With an interest and skill for art, Gaul moved to New York City at the young age of 17, where he enrolled in the National Academy of Design. His studies there emphasized realism and genre painting. His training at the academy and his instructors’ influence remained with him throughout his career as evidenced in his art. Later, Gaul joined the Art Students League of New York after its founding in 1875.
The year 1876 marks the artist’s first journey to the West. Unfortunately, no known sketches or written records have survived. However, in an 1898 interview, Gaul recounts an incident he encountered with an Indian Chief, Yellow Wolf, whom he had met in a Sioux Camp three weeks before the Battle of Little Big Horn.
Upon his return to New York, Gaul began painting military and Western scenes, for which he received much public acclaim. The artist painted sympathetically towards his subjects. Rather than focus on violence and carnage, his Civil War series revealed the artist’s concern with universal suffering, showing soldiers as human beings with heart who engaged with each other off the battlefield.
In 1877, Gaul was one of the younger men to gain entry into the spring exhibit of the National Academy of Design. At the age of 27, he became the youngest artist awarded full membership to the National Academy as Academician (N.A.), a status of high honor and prestige. Through his many accolades, including medals at both the Paris Exposition (1889) and Chicago and Columbian Exposition (1893), Gaul fashioned a reputation as a leading figure painter in the U.S., and preeminent in the field of military painters.
After the death of his uncle, the artist inherited a small farm in Tennessee, the birthplace of his mother. In order to possess the property, the will stipulated that Gilbert had to live on the land for at least four years, forcing the artist to leave his home in New York in 1881, where he had become well-established in the city’s art circles. Throughout his career, the artist continued to visit Tennessee, maintaining a cabin and studio on the farm, where he painted some of his greatest pictures of the local landscape and people.

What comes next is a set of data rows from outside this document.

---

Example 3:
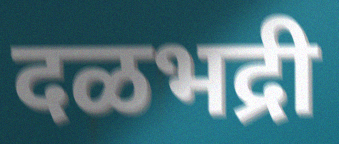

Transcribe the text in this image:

दळभद्री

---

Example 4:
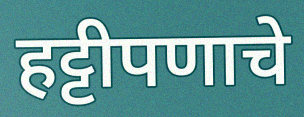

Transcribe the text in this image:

हट्टीपणाचे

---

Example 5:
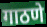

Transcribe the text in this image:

गाठणे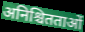
अनिश्चितताओंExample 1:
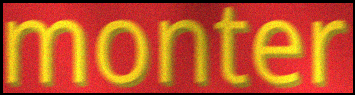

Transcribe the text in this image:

monter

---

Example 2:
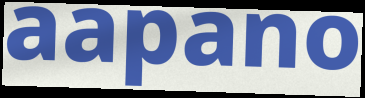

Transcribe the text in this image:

aapano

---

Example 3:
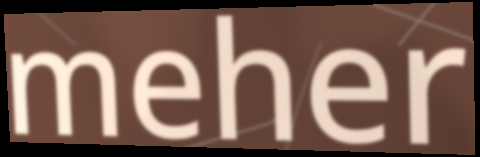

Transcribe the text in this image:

meher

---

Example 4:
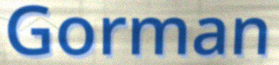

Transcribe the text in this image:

Gorman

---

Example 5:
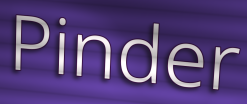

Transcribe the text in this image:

Pinder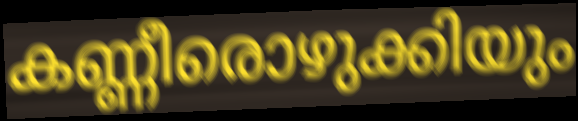
കണ്ണീരൊഴുക്കിയും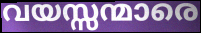
വയസ്സന്മാരെ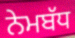
ਨੇਮਬੱਧ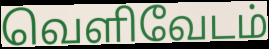
வெளிவேடம்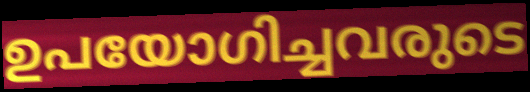
ഉപയോഗിച്ചവരുടെ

Like another artist represented in the Sid Richardson Collection - Peter Moran - Gaul served as a special agent for the 1890 census of Indians in the United States, observing the Standing Rock and Cheyenne River Reservations in North Dakota. During his visit, Gaul painted from life a portrait of Sitting Bull, completed just months before the chieftain’s death. After the trip, Gaul traveled to South America, documenting scenes and events he encountered in Mexico, West Indies, Panama, and Nicaragua.

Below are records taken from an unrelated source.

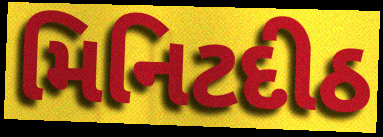
મિનિટદીઠ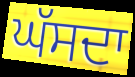
ਘੱਸਦਾ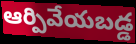
ఆర్పివేయబడ్డ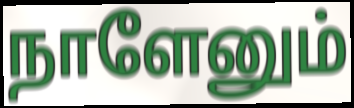
நாளேனும்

For at least a decade or more, magazines looked to Gaul to use his work both to illustrate articles and serve as frontispieces, with many depicting military subjects, but included genre and western scenes, as well. Unfortunately, over time, collectors became increasingly attracted to the other artists and movements. After a period of much success, by 1904, the artist began to struggle financially from which he would never recover, forcing him to give up his New York studio. Working from a studio in Nashville, Gaul continued to illustrate novels, though profits were limited. Likewise, his paintings were not selling well, and most of his late works remained unsold by his death from tuberculosis on December 23, 1919.